# Records shown

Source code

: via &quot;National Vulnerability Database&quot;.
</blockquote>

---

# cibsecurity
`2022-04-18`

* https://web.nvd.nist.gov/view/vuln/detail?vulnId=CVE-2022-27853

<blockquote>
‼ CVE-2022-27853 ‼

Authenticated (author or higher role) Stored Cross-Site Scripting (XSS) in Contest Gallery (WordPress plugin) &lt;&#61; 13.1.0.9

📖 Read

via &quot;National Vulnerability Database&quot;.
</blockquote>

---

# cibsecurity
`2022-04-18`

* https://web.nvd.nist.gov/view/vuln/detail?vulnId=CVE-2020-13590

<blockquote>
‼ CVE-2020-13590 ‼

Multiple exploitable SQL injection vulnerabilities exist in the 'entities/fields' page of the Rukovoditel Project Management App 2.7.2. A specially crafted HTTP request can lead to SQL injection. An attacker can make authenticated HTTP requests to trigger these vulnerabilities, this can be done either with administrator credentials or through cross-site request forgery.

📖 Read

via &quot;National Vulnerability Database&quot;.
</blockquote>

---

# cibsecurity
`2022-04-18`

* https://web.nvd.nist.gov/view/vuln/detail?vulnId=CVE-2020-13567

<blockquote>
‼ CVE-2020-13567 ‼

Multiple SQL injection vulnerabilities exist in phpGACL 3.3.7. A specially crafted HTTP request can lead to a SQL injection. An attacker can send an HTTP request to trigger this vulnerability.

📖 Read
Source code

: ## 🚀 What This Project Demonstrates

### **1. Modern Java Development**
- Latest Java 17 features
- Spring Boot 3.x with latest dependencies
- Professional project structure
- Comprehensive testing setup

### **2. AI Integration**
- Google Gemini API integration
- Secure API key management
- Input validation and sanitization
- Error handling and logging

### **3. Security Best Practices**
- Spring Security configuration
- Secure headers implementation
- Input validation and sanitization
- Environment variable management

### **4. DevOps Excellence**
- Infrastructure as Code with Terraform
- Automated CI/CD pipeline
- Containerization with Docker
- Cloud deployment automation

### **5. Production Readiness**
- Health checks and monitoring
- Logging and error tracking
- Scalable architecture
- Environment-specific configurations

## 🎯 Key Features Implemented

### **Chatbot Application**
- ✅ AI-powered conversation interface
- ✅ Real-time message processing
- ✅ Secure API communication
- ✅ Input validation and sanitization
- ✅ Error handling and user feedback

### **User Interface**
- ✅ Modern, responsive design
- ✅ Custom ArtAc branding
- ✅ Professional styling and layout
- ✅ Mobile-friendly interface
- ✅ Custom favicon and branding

# Directions
In the material above, find the lines that contain "vulnerabilities" and show them.

# Exercise result
Multiple exploitable SQL injection vulnerabilities exist in the 'entities/fields' page of the Rukovoditel Project Management App 2.7.2. A specially crafted HTTP request can lead to SQL injection. An attacker can make authenticated HTTP requests to trigger these vulnerabilities, this can be done either with administrator credentials or through cross-site request forgery.
Multiple SQL injection vulnerabilities exist in phpGACL 3.3.7. A specially crafted HTTP request can lead to a SQL injection. An attacker can send an HTTP request to trigger this vulnerability.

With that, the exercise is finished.